NBA: Sports World Pauses To Acknowledge Kobe On Mamba's Birthday
With all respect due to the good people at Nike and at Visual Concepts, their respective posthumous commemorations of Kobe Bryant -- done in time for Sunday, what would have been Bryant's 42nd birthday -- fall dreadfully short of softening the gut-punch from which we’ve all yet to recover from some six months later.
All anyone really wants is for Bryant to still be here with us instead of being acknowledged in memoriam on a day officially named in his honor by Los Angeles and the Southern California county where he made his home.
Bryant’s heartbreaking death — as well as that of his daughter Gianna, her teammates Payton Chester and Alyssa Altobelli, their parents Sarah Chester and Keri and John Altobelli, coach Christina Mauser and helicopter pilot Ara Zobayan — continues to feel as inconceivable as it did when what started as an innocuous Sunday one week before the Super Bowl was stopped in its tracks by news of the fatal crash on the morning of January 26.
Word of the accident spread both online and off-line like lightning throughout that afternoon. Much misinformation was bantered about and that unfortunately sparked speculation as erroneous reports pinned Bryant’s other children — Natalia, Bianka and Capri — as well as other famous names (Rick Fox) as having accompanied the Bryants on the flight charted for the formerly-known Mamba Sports Academy in Thousand Oaks, California when it crashed into a Calabasas hillside.
Perhaps on this day, the 24th of the eighth month of the year -- representative of the two jersey numbers Bryant immortalized and split time wearing during his National Basketball Association career that spanned the length of two decades -- paired with the birthday acknowledgments from Sunday, will provide a requisite cathartic release in a year rife with conflict.
There are profitable companies are banking on such a thing, to be sure.
One is the previously mentioned Visual Concepts, makers of the NBA 2K series. Bryant is one of three players who will be featured on the covers of the newest upcoming edition of the popular franchise. One cover, which will be available for current generation consoles, shows him dunking in his No. 8 jersey. The other shows Bryant waving in his No. 24 jersey after his 60-point career finale in 2016 and will be exclusive to next-generation consoles.
Nike, the company with which Bryant was most associated as a pitchman, is dedicating this entire week to the late legend as #MambaWeek, whose festivities began with the release of various colorways of one of his signature shoe models Sunday, the first new Kobe merchandise that's been made available since his death.

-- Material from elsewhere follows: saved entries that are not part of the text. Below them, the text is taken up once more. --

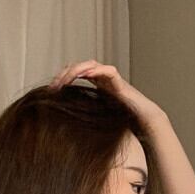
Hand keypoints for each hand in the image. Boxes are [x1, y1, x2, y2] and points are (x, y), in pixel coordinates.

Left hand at [48, 60, 165, 125]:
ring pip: (91, 65)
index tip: (50, 91)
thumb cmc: (123, 123)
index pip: (75, 75)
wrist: (143, 122)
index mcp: (96, 85)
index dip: (62, 79)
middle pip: (79, 67)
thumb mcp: (97, 120)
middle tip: (53, 86)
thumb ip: (85, 117)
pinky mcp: (120, 82)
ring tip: (65, 80)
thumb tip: (64, 128)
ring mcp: (111, 78)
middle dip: (64, 74)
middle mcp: (102, 79)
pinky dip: (95, 71)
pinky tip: (85, 76)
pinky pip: (106, 71)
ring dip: (76, 71)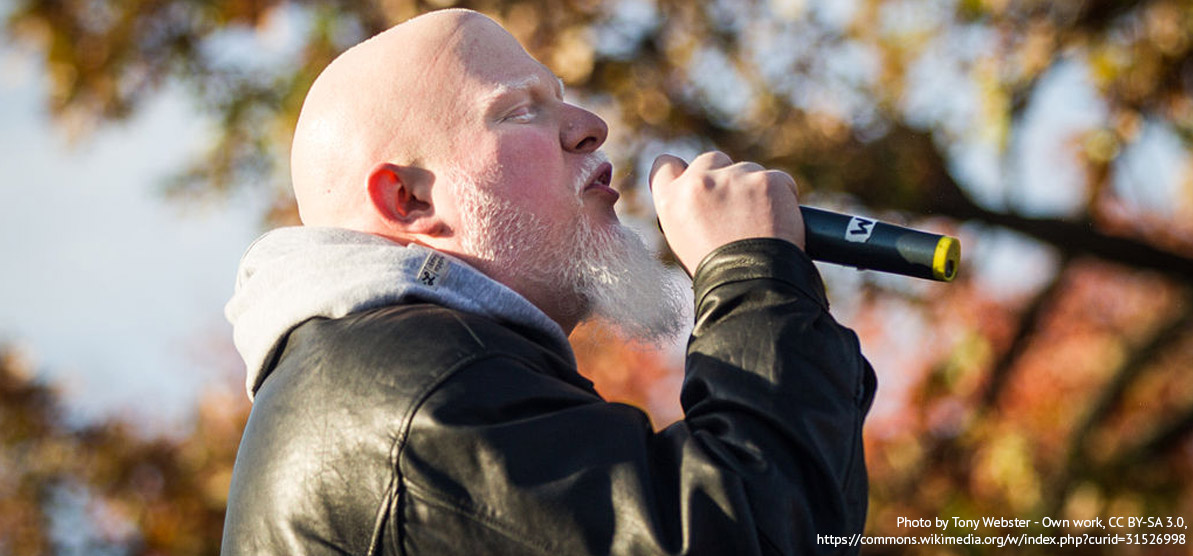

The Los Angeles Lakers are unveiling “Black Mamba” alternate jerseys tonight for Game 4 of their first-round series against the Portland Trailblazers. The jerseys are named after Bryant’s self-given moniker and will be embossed with a heart patch and “2” on the shoulder in a concurrent tribute to Gianna, who wore the number as a member of his Mamba Sports Academy middle-school aged basketball team and aspired to play for the University of Connecticut.
Pay close enough attention to detail and you’ll find Bryant’s influence is as embedded into the skill sets of the stars he;s mentored as the snakeskin stitching sewn onto the uniforms he helped design.
Whether it’s how Boston Celtics forward Jayson Tatum has enjoyed a near double-digit increase in his scoring average due in part to a more deliberate use of jab steps and pump fakes to shed defenders or the practical application of Bryant’s infamous "Mamba Mentality" by Milwaukee Bucks forward Giannis Antetokounmpo’s relentless invasion of the painted area, where the reigning NBA Most Valuable Player scores nearly 70 percent of his points. Or the revamped repertoire of step-back jumpers, mid-range fade-aways and three-point shooting deployed by NBA Finals MVP and Los Angeles Clippers forward Kawhi Leonard during his recent inclusion into discussions about the league’s best players.
For all intents and purposes, the helicopter accident that claimed the lives of three teenagers and six adults might as well have been what jarred free the other hellish events that have since spilled over into existence.
The deaths of the Bryants and their co-passengers welcomed us officially into a brutal year that's also seen the merciless throttling of George Floyd and the unconscionable shooting deaths of Ahmaud Arbery and Breonna Taylor along with the prevalence of a still at-large infectious disease responsible for the loss of more than 170,000 lives and the peril of countless others while a conniving narcissist of a commander-in-chief, whose latest antics include blatant stabs at manipulating the impending presidential election in his favor by withholding proper funding for the United States Postal Service, doing so because of an unsubstantiated fear that universal mail-in voting will lead to voter fraud.
Much like the enduring impression Bryant left on the game of basketball, it’s become frightfully apparent that no matter how many dollars are spent -- to honor Bryant on a corporate level or on a consumer level -- the sorrow and longing to wake from the collective nightmare sparked by his death isn’t going anywhere anytime soon.